Task item
Could you copy, exactly as written, every line from the first line of the records through the one containing "Jus Ananas et"?

(Dataset excerpts)
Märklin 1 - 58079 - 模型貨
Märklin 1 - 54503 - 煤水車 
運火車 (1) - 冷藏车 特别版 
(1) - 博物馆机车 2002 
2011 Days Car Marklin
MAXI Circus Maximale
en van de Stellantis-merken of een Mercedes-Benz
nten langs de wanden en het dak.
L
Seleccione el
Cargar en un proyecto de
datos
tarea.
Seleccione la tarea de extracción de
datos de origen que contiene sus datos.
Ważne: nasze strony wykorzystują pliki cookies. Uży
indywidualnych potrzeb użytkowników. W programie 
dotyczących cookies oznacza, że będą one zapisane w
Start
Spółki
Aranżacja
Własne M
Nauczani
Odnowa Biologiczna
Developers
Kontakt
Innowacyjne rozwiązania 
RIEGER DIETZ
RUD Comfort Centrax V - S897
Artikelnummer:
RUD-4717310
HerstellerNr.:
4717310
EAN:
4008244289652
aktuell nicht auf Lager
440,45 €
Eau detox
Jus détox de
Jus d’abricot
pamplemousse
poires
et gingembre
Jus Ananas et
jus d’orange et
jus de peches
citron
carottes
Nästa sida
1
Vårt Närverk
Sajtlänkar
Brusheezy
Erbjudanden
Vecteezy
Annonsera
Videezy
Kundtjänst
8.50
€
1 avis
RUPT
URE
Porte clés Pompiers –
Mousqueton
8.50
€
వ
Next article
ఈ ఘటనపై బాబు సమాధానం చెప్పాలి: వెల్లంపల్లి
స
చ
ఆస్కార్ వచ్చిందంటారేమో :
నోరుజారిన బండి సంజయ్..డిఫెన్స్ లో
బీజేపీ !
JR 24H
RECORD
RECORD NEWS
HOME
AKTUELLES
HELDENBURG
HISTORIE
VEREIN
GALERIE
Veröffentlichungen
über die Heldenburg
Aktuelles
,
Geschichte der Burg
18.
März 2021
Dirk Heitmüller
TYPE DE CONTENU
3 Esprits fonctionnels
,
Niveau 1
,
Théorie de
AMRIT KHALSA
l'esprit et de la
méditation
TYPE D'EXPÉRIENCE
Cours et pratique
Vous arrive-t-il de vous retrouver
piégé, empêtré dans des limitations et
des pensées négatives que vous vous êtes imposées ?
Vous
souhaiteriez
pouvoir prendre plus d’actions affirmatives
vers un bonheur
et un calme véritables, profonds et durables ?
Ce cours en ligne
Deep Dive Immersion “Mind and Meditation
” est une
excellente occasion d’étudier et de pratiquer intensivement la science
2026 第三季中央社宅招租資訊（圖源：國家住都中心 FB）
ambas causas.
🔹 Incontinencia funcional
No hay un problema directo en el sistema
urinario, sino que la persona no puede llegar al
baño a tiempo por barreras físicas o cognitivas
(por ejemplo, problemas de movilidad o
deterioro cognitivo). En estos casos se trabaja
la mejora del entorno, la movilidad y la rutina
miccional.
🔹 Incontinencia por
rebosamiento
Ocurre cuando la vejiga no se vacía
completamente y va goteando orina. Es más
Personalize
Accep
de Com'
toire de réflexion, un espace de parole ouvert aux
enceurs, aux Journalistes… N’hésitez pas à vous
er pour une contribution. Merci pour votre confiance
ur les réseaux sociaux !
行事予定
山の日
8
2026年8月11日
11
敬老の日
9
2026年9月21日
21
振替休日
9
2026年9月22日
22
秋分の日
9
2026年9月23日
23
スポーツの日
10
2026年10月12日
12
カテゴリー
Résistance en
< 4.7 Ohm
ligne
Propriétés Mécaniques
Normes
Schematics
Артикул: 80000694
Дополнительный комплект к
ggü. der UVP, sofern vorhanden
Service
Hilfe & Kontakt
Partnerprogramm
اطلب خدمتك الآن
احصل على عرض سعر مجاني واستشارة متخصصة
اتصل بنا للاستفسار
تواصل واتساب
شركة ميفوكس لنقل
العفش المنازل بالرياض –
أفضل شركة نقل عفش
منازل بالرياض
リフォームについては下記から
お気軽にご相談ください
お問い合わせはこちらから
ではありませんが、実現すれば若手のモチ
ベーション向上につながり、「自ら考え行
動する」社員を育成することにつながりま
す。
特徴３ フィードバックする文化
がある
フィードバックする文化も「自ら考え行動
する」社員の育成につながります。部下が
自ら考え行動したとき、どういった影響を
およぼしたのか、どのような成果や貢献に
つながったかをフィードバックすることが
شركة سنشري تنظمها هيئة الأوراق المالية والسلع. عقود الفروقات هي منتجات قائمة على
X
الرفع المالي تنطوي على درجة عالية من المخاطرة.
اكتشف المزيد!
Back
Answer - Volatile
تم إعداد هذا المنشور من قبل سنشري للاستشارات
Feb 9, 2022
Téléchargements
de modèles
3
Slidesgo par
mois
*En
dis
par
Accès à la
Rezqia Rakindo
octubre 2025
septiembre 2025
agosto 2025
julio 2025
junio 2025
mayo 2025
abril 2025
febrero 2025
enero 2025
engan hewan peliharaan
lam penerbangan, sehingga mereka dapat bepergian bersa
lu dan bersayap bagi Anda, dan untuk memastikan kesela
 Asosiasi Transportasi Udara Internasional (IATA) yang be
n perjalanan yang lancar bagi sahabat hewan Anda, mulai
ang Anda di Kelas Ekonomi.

Response area
Märklin 1 - 58079 - 模型貨
Märklin 1 - 54503 - 煤水車 
運火車 (1) - 冷藏车 特别版 
(1) - 博物馆机车 2002 
2011 Days Car Marklin
MAXI Circus Maximale
en van de Stellantis-merken of een Mercedes-Benz
nten langs de wanden en het dak.
L
Seleccione el
Cargar en un proyecto de
datos
tarea.
Seleccione la tarea de extracción de
datos de origen que contiene sus datos.
Ważne: nasze strony wykorzystują pliki cookies. Uży
indywidualnych potrzeb użytkowników. W programie 
dotyczących cookies oznacza, że będą one zapisane w
Start
Spółki
Aranżacja
Własne M
Nauczani
Odnowa Biologiczna
Developers
Kontakt
Innowacyjne rozwiązania 
RIEGER DIETZ
RUD Comfort Centrax V - S897
Artikelnummer:
RUD-4717310
HerstellerNr.:
4717310
EAN:
4008244289652
aktuell nicht auf Lager
440,45 €
Eau detox
Jus détox de
Jus d’abricot
pamplemousse
poires
et gingembre
Jus Ananas et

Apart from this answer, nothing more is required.